Wednesday, October 17, 2012

Book Review: "Soft Matter" by Roberto Piazza

Soft Matter: The stuff that dreams are made of
By Roberto Piazza
Springer (April 11, 2011)

Some months ago I had a conversation about nematic films. Or was trying to have. Unfortunately I didn't have the faintest clue what this conversation was about. Neither, to my shame, did I understand much of the papers on the subject. Then I came across a review of Roberto Piazza's book on "Soft Matter" and I thought it sounds like just what I need to learn some new vocabulary.

Roberto Piazza is professor for Condensed Matter Physics at the Politecnico di Milano, and his book isn't your typical popular science book. It is instead a funny mixture of popular science book and what you might find in a textbook introduction, minus the technical details. In some regards this mixture works quite well. For example, Piazza is not afraid to introduce terminology and even uses an equation here and there. In other regards however, this mixture does not work well. The book does introduce far too much terminology in a quite breathless pace. It's a case in which less would have been more.

The book covers a lot of terrain: Colloids, aerosols, polymers, liquid crystals, glasses and gels, and in the last chapter amino acids, proteins, and the basic functions of cells. The concepts are first briefly introduced and then in later chapters there are examples and more details. In principle this is a good structure. Unfortunately, the author has a tendency to pack the pages with too much information, information that isn't always conductive to the flow of the text, and doesn't spend enough time on clarifying the information he wants to get across, or that I believe he might have wanted to get across.

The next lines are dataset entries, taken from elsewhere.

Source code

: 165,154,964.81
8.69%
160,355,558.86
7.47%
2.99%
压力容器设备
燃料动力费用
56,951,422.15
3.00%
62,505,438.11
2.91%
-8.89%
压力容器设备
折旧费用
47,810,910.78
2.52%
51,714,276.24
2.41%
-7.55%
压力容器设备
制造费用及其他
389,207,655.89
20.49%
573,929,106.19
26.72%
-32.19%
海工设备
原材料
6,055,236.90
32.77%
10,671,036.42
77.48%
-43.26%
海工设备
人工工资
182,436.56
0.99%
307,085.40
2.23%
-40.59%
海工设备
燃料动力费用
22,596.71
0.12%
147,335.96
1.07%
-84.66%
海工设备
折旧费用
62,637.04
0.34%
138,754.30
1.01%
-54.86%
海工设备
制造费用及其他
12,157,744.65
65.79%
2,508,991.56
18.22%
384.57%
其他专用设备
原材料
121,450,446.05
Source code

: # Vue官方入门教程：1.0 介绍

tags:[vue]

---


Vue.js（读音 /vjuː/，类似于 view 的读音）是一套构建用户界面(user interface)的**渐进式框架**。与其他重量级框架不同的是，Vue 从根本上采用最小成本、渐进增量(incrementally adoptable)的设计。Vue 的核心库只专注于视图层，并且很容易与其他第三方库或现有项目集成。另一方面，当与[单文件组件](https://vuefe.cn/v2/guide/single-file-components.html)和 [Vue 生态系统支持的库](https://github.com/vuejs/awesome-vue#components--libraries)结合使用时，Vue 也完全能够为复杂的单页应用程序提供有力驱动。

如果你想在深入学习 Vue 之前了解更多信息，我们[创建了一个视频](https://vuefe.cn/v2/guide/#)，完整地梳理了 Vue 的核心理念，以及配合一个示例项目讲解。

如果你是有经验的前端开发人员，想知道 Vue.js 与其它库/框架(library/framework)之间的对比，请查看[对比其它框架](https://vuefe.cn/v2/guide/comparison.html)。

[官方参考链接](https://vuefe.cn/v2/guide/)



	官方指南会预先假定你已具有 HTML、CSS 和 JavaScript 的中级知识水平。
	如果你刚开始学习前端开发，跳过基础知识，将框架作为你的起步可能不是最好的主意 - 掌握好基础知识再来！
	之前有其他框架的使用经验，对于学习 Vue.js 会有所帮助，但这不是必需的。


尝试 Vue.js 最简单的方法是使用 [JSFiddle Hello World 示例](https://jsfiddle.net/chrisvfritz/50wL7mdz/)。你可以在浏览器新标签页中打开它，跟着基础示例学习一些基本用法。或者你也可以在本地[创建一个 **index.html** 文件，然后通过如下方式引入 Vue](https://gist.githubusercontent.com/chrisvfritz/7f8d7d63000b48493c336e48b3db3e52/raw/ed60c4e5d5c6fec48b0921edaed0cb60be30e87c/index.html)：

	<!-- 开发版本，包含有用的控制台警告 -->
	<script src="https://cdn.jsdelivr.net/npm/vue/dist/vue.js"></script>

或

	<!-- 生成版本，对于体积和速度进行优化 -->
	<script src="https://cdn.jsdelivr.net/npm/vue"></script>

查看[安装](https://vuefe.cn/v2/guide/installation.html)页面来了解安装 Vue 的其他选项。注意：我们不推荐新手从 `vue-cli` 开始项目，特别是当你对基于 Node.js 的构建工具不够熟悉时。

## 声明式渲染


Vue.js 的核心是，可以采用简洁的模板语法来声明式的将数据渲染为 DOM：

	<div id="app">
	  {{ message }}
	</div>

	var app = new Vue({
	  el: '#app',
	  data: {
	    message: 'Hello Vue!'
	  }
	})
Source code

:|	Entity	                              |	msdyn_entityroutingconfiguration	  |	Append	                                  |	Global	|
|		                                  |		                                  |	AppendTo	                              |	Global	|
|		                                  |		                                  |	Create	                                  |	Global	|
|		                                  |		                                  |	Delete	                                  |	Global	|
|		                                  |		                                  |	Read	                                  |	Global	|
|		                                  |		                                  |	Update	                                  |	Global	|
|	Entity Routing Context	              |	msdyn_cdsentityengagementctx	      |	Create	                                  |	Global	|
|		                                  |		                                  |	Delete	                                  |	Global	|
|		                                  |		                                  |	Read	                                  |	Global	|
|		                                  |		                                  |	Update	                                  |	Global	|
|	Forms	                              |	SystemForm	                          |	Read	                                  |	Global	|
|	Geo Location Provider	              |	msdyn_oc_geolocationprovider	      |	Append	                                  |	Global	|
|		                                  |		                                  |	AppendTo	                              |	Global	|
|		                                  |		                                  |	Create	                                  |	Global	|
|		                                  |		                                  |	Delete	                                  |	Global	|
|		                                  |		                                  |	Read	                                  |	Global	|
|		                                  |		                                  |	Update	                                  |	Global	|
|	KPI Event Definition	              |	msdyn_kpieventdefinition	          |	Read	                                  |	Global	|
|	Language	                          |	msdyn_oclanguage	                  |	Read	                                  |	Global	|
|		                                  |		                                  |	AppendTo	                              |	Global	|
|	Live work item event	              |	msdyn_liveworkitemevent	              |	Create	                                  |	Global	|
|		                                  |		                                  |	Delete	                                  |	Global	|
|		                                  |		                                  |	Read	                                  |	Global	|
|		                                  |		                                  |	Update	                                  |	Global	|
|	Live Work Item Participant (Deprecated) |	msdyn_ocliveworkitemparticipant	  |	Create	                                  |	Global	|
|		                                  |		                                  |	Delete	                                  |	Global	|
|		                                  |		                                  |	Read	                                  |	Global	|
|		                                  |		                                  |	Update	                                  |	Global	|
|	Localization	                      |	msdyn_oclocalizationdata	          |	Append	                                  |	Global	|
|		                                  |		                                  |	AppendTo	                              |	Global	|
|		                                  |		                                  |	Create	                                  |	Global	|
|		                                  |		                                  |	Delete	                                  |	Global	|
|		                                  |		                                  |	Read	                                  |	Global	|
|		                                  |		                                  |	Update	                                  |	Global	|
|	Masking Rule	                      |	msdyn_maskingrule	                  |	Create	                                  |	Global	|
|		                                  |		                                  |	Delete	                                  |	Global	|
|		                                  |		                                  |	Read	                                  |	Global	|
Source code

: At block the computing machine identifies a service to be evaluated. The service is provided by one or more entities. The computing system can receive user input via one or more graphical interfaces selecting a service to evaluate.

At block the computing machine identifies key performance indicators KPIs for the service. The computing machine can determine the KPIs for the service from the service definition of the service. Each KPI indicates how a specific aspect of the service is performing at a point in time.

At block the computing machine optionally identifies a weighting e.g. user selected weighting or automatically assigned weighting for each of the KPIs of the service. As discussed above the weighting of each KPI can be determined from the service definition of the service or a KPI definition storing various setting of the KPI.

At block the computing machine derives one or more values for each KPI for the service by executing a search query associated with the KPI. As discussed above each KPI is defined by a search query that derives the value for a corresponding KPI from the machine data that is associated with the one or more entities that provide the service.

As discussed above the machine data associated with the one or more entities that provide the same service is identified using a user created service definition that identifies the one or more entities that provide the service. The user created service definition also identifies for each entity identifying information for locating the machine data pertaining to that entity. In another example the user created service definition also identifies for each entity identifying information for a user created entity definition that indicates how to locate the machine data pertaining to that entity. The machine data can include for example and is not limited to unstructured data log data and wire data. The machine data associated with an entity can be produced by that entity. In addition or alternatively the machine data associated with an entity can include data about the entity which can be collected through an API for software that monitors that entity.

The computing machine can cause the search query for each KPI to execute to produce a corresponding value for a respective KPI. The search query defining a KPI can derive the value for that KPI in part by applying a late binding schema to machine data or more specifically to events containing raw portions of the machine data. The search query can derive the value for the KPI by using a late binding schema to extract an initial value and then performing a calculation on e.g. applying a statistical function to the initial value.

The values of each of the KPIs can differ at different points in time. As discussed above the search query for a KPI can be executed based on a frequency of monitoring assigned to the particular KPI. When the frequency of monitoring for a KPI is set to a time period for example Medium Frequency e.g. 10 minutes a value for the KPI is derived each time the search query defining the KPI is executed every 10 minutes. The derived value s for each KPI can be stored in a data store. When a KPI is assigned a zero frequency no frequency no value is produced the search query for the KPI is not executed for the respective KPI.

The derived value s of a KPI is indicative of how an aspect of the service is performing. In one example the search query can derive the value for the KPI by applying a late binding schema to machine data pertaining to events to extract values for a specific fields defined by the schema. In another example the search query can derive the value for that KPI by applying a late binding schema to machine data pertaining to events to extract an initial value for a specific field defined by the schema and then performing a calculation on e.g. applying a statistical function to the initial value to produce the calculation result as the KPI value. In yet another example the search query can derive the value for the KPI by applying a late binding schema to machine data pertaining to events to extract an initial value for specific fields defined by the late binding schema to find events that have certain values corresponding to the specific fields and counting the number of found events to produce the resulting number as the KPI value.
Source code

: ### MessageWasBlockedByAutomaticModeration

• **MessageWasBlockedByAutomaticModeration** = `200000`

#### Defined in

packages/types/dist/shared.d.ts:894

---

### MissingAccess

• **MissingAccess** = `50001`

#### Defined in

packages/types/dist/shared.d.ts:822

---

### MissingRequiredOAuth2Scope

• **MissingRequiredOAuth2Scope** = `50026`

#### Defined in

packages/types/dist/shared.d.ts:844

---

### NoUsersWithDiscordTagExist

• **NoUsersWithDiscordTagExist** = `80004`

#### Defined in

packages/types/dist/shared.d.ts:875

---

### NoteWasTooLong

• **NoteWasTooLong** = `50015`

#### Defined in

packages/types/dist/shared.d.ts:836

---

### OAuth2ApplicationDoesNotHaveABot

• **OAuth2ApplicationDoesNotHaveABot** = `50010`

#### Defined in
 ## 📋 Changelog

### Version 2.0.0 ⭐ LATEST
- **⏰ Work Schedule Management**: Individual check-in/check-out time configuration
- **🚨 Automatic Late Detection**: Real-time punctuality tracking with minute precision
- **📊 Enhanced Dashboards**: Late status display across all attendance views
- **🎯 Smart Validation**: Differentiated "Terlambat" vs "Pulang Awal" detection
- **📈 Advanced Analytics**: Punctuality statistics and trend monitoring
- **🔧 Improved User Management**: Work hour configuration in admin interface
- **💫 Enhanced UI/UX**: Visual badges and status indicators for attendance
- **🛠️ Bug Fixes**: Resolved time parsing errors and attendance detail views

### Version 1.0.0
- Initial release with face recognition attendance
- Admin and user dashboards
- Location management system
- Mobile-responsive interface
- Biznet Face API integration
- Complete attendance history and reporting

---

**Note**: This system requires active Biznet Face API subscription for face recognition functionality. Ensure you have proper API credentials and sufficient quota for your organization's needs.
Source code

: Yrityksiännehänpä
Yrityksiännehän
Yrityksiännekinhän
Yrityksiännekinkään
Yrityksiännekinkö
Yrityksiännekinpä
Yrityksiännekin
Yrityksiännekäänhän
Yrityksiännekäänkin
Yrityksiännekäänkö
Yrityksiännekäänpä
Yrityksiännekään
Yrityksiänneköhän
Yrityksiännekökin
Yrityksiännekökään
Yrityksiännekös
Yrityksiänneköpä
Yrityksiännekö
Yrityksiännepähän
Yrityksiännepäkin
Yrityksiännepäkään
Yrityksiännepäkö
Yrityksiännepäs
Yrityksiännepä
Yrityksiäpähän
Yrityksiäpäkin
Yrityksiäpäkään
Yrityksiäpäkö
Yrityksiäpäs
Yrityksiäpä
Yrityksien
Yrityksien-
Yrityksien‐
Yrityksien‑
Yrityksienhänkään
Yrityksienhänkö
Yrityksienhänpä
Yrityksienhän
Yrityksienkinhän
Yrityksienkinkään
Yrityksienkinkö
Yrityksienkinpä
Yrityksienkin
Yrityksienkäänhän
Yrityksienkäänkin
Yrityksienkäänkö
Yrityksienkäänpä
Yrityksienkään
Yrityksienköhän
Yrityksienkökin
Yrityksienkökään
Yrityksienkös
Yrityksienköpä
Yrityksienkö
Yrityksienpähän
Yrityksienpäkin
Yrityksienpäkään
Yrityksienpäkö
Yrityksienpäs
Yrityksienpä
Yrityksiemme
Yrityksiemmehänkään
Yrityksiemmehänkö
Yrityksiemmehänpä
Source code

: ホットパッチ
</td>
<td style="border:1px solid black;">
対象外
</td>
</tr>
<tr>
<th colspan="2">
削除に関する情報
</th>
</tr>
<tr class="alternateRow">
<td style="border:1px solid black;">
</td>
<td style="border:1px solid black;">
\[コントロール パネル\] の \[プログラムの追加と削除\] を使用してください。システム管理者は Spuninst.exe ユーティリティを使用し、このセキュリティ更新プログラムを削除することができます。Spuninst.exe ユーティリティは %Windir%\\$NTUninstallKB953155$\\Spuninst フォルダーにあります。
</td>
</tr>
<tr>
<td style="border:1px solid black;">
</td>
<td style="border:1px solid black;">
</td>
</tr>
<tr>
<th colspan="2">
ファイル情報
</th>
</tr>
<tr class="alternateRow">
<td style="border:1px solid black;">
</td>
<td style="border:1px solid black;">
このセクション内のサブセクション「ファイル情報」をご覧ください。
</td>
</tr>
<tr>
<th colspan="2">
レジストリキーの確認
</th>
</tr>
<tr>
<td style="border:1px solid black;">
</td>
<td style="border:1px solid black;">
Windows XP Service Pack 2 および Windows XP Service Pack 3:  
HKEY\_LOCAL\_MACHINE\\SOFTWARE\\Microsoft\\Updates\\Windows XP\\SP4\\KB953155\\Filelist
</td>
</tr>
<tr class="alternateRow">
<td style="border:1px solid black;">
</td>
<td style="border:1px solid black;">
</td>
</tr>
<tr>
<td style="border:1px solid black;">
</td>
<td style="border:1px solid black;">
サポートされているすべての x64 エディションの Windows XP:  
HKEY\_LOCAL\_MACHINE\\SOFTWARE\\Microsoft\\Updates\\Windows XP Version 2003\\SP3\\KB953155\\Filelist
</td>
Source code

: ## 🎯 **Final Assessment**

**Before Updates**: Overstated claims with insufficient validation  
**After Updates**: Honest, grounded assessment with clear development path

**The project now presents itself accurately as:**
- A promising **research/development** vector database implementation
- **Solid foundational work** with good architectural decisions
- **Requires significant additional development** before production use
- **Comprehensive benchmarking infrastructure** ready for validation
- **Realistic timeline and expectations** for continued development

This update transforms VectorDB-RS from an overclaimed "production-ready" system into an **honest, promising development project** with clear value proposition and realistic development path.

The text is accompanied by several color figures, which are in most cases helpful, but there could have been more, especially to show molecular structures that are often explained in words. The book comes with a glossary that is very useful. It does however not come with references or suggestions for further reading, so if the reader wants to know more about a topic, they are left on their own.

In summary, the book is a useful introduction to soft matter, but it isn't exactly a captivating read. Especially in the last chapter, where Piazza goes on about proteins and their functions - while constantly reminding the reader that he's not a biologist - I had to resist the temptation of skipping some pages. Not because the topic is uninteresting, but because the presentation is unstructured and wasteful on words, and thus wasteful on the reader's time.

That having been said, lack of structure and too many words is just the type of criticism you'd expect from a German about an Italian, so take that with a grain of salt ;o) And, yes, now I know what nematic films are. I'd give this book three out of five stars.